Алла Андреевна все еще стояла на табурете на одной ноге — и разрез на юбочке, и юбочка без единой морщинки, и глаза у Аллы Андреевны, как таинственные цветы — орхидеи.

Голубев слыл в своем учреждении бабником. Обаятельность этому его свойству придавало его холостое гражданское состояние. Он был решителен, мог позволить себе многое и все же остаться на день-два сверх срока командировки не мог. И не по причине скупости, якобы присущей холостякам, — он зашивался. Он иногда думал: Почему у нас все, как один, зашиваются? Ответа на этот вопрос у него не было.

— Хорошо, — сказала Алла Андреевна. — Куда вы меня поведете?

— В Север.

— Вы водили туда в прошлый приезд Дину Федоровну из пятой лаборатории.

— Это была ошибка Так сказать, сослепу.

Алла Андреевна спрыгнула с табурета.

— Пойдем в Эвридику. — Она улыбнулась, словно в оранжерее включили дополнительное освещение. От волос ее пахло морем и гиацинтами.

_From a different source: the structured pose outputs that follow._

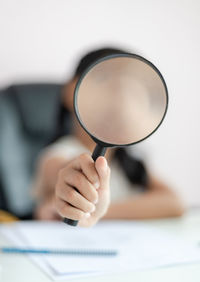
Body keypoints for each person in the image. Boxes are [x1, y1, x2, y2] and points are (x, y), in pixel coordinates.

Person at [33, 47, 185, 227]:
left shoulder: (128, 162)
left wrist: (100, 211)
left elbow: (174, 203)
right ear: (71, 92)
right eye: (108, 84)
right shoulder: (58, 154)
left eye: (130, 92)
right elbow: (64, 172)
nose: (121, 101)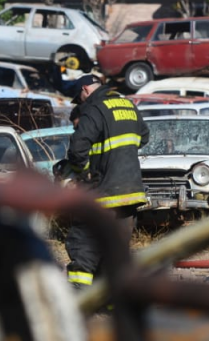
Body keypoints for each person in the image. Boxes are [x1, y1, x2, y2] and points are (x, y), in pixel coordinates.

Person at [63, 74, 149, 290]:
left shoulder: (95, 108)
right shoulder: (127, 105)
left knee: (84, 242)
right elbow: (144, 137)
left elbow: (77, 149)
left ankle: (79, 296)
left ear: (85, 90)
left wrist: (83, 175)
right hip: (131, 191)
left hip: (104, 191)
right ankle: (111, 302)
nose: (81, 103)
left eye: (80, 97)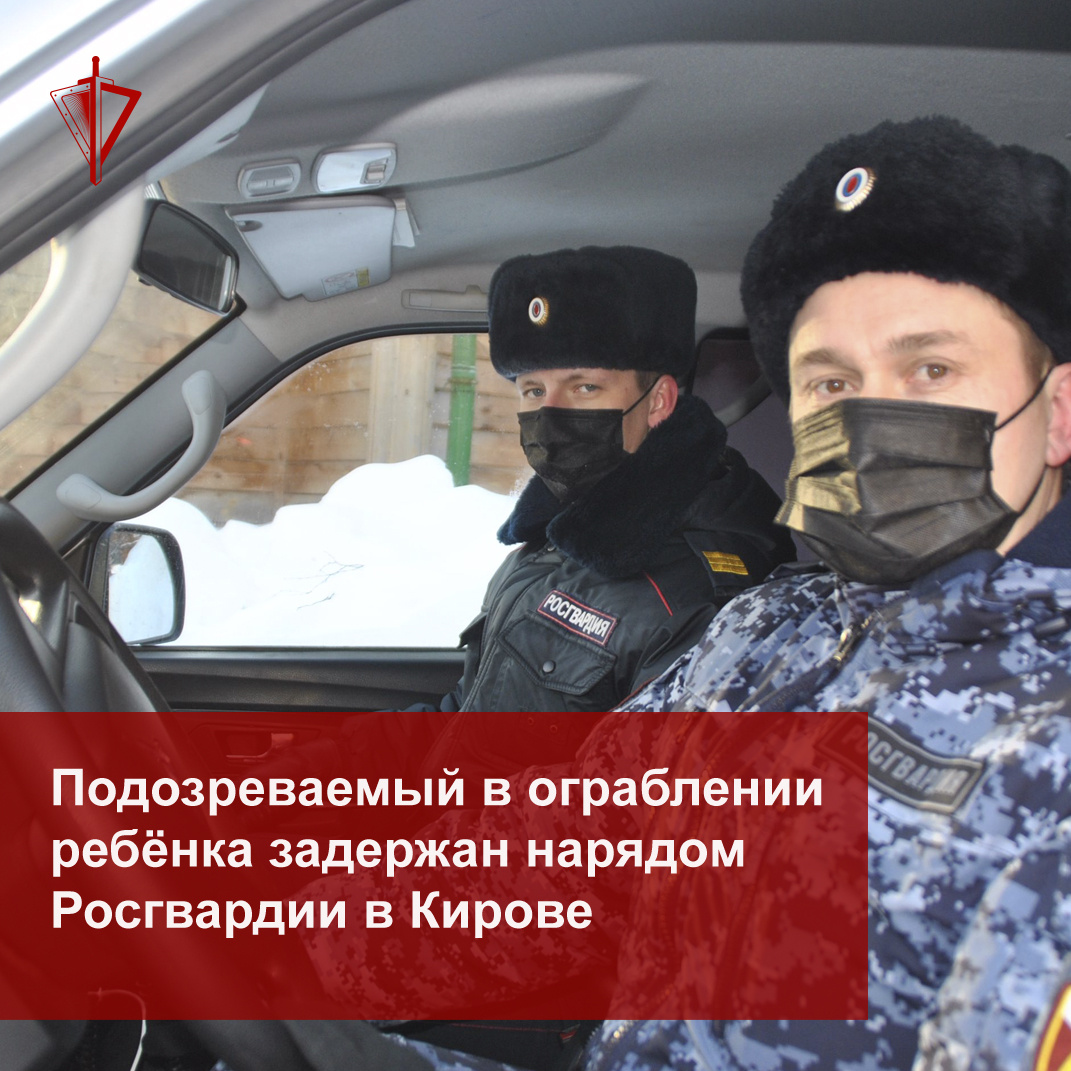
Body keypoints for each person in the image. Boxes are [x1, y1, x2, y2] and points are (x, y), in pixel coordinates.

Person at [300, 117, 1071, 1069]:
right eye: (829, 382)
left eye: (930, 368)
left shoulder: (1043, 738)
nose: (869, 415)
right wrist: (292, 951)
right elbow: (563, 855)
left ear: (1057, 412)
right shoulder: (772, 630)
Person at [346, 246, 793, 783]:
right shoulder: (561, 529)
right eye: (534, 389)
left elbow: (621, 815)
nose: (550, 413)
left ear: (658, 402)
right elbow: (467, 719)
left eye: (584, 387)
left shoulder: (700, 598)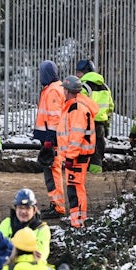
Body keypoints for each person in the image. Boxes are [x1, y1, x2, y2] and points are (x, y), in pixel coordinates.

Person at [58, 75, 98, 229]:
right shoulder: (75, 106)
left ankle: (78, 222)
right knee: (74, 187)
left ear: (69, 91)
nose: (63, 92)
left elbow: (76, 136)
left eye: (65, 90)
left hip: (76, 156)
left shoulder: (76, 108)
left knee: (75, 188)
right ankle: (77, 220)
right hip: (76, 155)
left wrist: (70, 156)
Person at [33, 60, 67, 220]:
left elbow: (54, 117)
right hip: (51, 138)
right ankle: (55, 204)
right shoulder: (54, 89)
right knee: (52, 171)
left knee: (53, 172)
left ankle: (58, 206)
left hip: (51, 140)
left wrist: (49, 140)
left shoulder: (53, 90)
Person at [76, 59, 115, 174]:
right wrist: (107, 125)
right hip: (101, 124)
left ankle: (85, 175)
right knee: (98, 151)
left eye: (79, 72)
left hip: (86, 124)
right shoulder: (105, 87)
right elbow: (110, 107)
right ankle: (96, 174)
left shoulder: (83, 87)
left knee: (85, 151)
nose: (77, 75)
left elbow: (79, 107)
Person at [0, 188, 51, 261]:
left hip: (33, 269)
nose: (23, 211)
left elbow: (41, 256)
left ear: (34, 210)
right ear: (15, 209)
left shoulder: (42, 229)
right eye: (20, 208)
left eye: (27, 208)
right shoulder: (7, 223)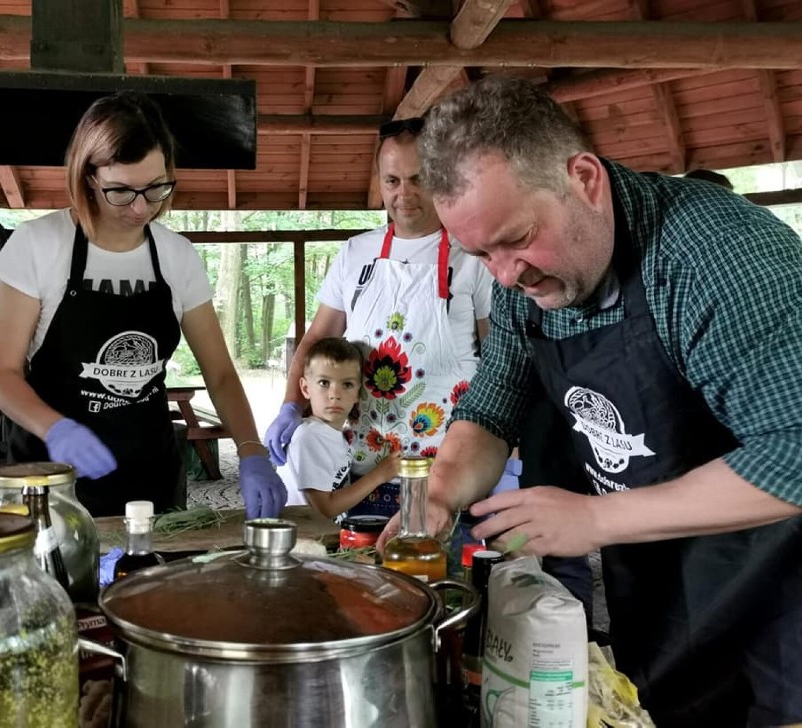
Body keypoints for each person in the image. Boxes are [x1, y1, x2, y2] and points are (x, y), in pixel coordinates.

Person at [375, 76, 802, 727]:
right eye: (479, 253)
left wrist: (599, 521)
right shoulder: (525, 280)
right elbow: (491, 409)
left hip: (781, 586)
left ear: (585, 178)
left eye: (517, 239)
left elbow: (794, 453)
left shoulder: (720, 258)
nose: (506, 275)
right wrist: (438, 494)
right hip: (661, 574)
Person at [0, 91, 286, 520]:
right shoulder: (38, 245)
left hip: (148, 477)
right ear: (88, 177)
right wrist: (57, 428)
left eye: (156, 187)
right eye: (121, 191)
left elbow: (218, 372)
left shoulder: (177, 255)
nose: (142, 207)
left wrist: (252, 450)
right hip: (51, 479)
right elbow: (0, 374)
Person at [264, 117, 493, 518]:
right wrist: (289, 405)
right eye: (392, 181)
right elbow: (316, 340)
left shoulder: (473, 256)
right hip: (360, 469)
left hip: (445, 470)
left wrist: (505, 443)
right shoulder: (355, 253)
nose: (404, 194)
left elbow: (497, 358)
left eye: (417, 179)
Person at [278, 336, 400, 519]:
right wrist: (380, 474)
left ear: (358, 393)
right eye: (324, 383)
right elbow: (325, 509)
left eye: (347, 385)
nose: (335, 395)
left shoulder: (335, 436)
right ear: (305, 388)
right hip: (301, 540)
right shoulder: (308, 437)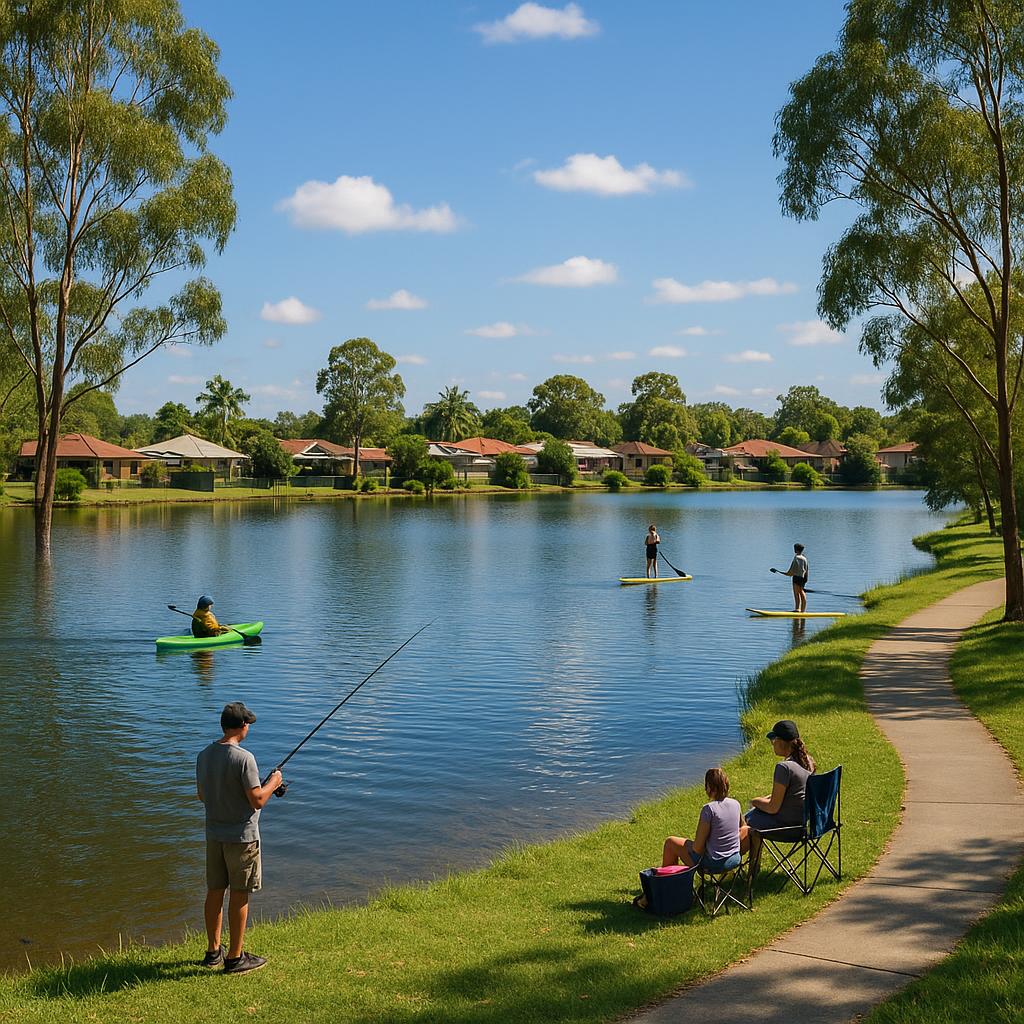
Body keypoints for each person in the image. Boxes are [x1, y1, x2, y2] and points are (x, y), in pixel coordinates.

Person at [196, 702, 283, 975]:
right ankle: (235, 958)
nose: (249, 729)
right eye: (248, 725)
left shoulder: (204, 755)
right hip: (242, 838)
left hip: (214, 835)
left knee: (214, 891)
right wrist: (274, 783)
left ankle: (213, 952)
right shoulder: (245, 758)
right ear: (242, 726)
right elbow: (257, 800)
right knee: (239, 893)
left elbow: (202, 795)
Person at [633, 768, 744, 909]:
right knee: (681, 844)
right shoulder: (736, 804)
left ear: (710, 787)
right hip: (733, 859)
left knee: (670, 843)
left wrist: (689, 844)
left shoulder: (709, 809)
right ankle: (671, 886)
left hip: (713, 863)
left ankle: (667, 890)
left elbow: (698, 848)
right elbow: (742, 827)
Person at [745, 719, 816, 868]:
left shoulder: (784, 767)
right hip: (809, 823)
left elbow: (773, 808)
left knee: (749, 818)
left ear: (781, 742)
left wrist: (755, 801)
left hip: (789, 828)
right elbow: (793, 794)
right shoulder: (808, 761)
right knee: (754, 815)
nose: (772, 744)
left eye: (773, 740)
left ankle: (750, 869)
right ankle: (751, 868)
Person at [775, 543, 809, 612]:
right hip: (803, 578)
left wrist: (786, 573)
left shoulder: (796, 557)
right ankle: (803, 611)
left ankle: (797, 609)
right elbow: (806, 569)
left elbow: (792, 570)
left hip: (796, 578)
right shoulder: (804, 558)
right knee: (802, 592)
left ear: (796, 550)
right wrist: (805, 579)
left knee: (797, 593)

Ресторан был расположен на берегу, среди сосен. Ни позади него, ни сбоку не громоздилась тара, которую позабыли вывезти. Настроение создавали аллеи крымского можжевельника, замшелые валуны и клумбы ярко-красной сальвии, как распахнутые люки в ад. И шуршание гальки.

Эвридикой ресторан назывался потому, что в нем в перерывах, когда замолкал оркестр и молоденькая певица переставала что-то творить под Аллу Борисовну Пугачеву, метрдотель включал голос покойной Анны Герман.

Сделав заказ, Голубев пригласил Аллу Андреевну на танец.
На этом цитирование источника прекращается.